Marvin Sackner, retired physician and art collector
Inside the couple’s penthouse — where Ruth’s former walk-in closet exhibits shoes, jackets and purses with words and letters — yellow Post-It notes mark the works that will head to the PAMM. On a large table lies a small collection of books that will be donated to the Richter Library at the University of Miami.
“There are a few things I said, ‘You can’t take,’” Sackner said, referring to PAMM. “But basically I said ‘Fine, take anything you want.’”
Among the off-limit works of arts, a prototypical artist book by the innovative Greek-American Lucas Samara.
“He’s a very important artist of the 20th century with a lot of experimental vanguard work,” Sackner said. “In this collection, there are not that many artists’ [work] that I hold who are mainstream because you don’t go into a gallery and say ‘I am looking for concrete poetry, or visual poetry.’ You won’t find any; so most of this collection was built upon getting work from artists or poets, and then dealers, etc., but not from galleries.”
Sackner, 84, said he and his late wife had been working on parting ways with some of the typewriter art, artist books, micrography, mail art, experimental calligraphy and sound-and-performance work for at least the last decade. Most of his assets, he said, are in the collection and he had hoped to sell it in its entirety to a museum.
“Nobody could handle the size of the collection,” he said. “It’s really one-of-a-kind. It’s larger than what any museum had in terms of concrete and visual poetry, and words and image, which is what this collection comprises.”
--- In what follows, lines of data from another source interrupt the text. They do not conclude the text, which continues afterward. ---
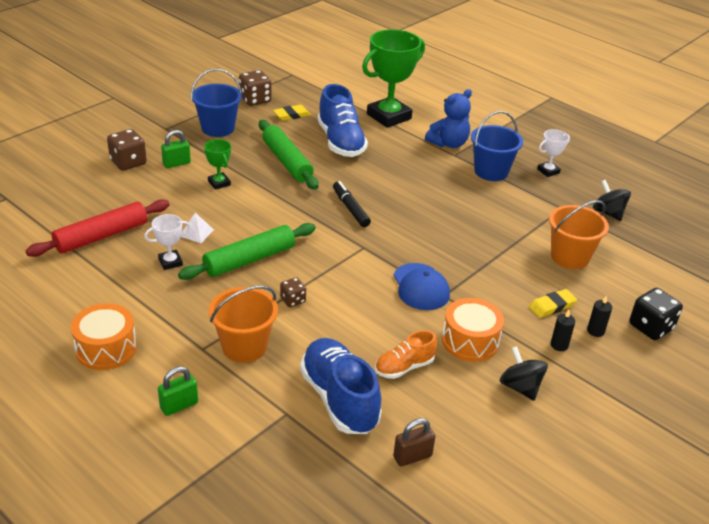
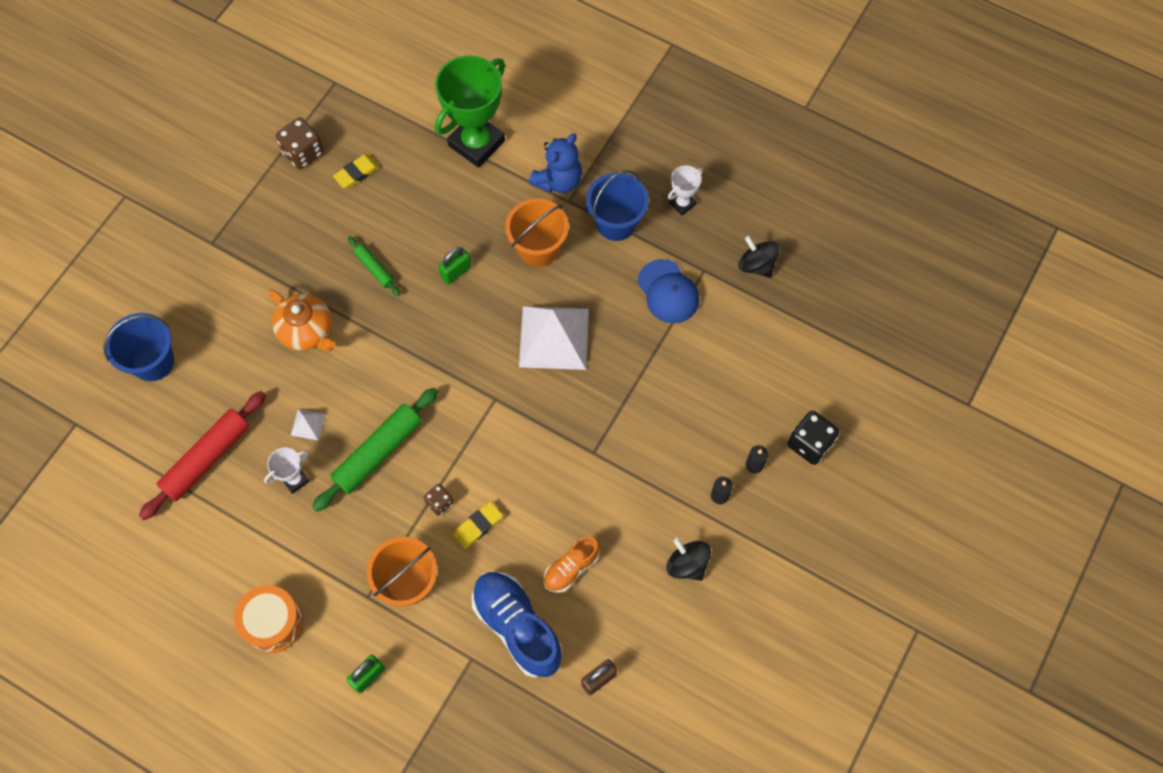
camera: 10 degrees left, 30 degrees up
(128, 162) = (190, 321): brown dice -> none
(176, 163) = (247, 308): green padlock -> green padlock (456, 272)
(218, 128) = (274, 225): blue bucket -> blue bucket (153, 361)
(219, 183) = (307, 331): green trophy -> orange teapot
(287, 161) = (374, 269): green rolling pin -> green rolling pin, size x0.53
(340, 142) = (429, 212): blue shoe -> none
(350, 209) = (467, 336): black marker -> none
(421, 287) = (568, 446): blue cap -> blue cap (668, 292)
(424, 222) = (554, 337): none -> white pyramid
(470, 341) = (630, 514): orange drum -> none
(552, 306) = (707, 439): yellow eraser -> yellow eraser (478, 526)
(569, 257) = (719, 354): orange bucket -> orange bucket (538, 248)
Still, Sackner initially turned down the Knight Foundation’s offer to acquire parts of the collection because he was still hoping to attract a buyer for the whole body, estimated at more than 325,000 pieces.
“But then we just had to give up because nobody would take it,” he said, examples of contemporary typewriter works and 1980s era micrography by Italian artists hanging on two walls behind him. “It was just too big for them.”
Sackner finally decided in December to take the foundation’s offer.
“The collection was built in Miami and I wanted to see part of the collection, anyway, stay here for everybody to enjoy,” he said.
PAMM Director Franklin Sirmans says the collection “is a real treasure as far as Miami goes.” People, he said, have really related whenever the museum exhibited selections from the archive. Now that some of the pieces will be permanently at the PAMM, Sirmans said, he hopes people “come in and take a sustained look at a form of art that often comes from an intuitive place for many artists.”
“Most of the works in the collection are works on paper, a primal element to the art of creation,” he said.
Sirmans, who visited the Sackner home soon after arriving in Miami, said he knows “that the way collectors live with their work is very unique and special.” The museum, he said, will do everything it can to recreate that “wow” feeling one gets when walking into Sackner’s 5,600 square-feet penthouse and a second 1,800-square-feet apartment in the same building that’s being rented just to keep the art.
As Sackner led a brief tour of both apartments, he showed his visual memorization. He also displayed his knowledge of the pieces, some of which required a microglass to appreciate the tiny word art written in all of the major languages.
“I may find pieces when people ask me that I haven’t seen in 25 years,” he said. “I can remember practically everything I bought or was given to me.”
The pieces are tucked away in drawers, safeguarded in boxes and hung on walls inside his apartments. Some are even on display along the hallway leading to his penthouse. So far, he has about 60,000 records and estimates he has another 25,000 still yet to be cataloged.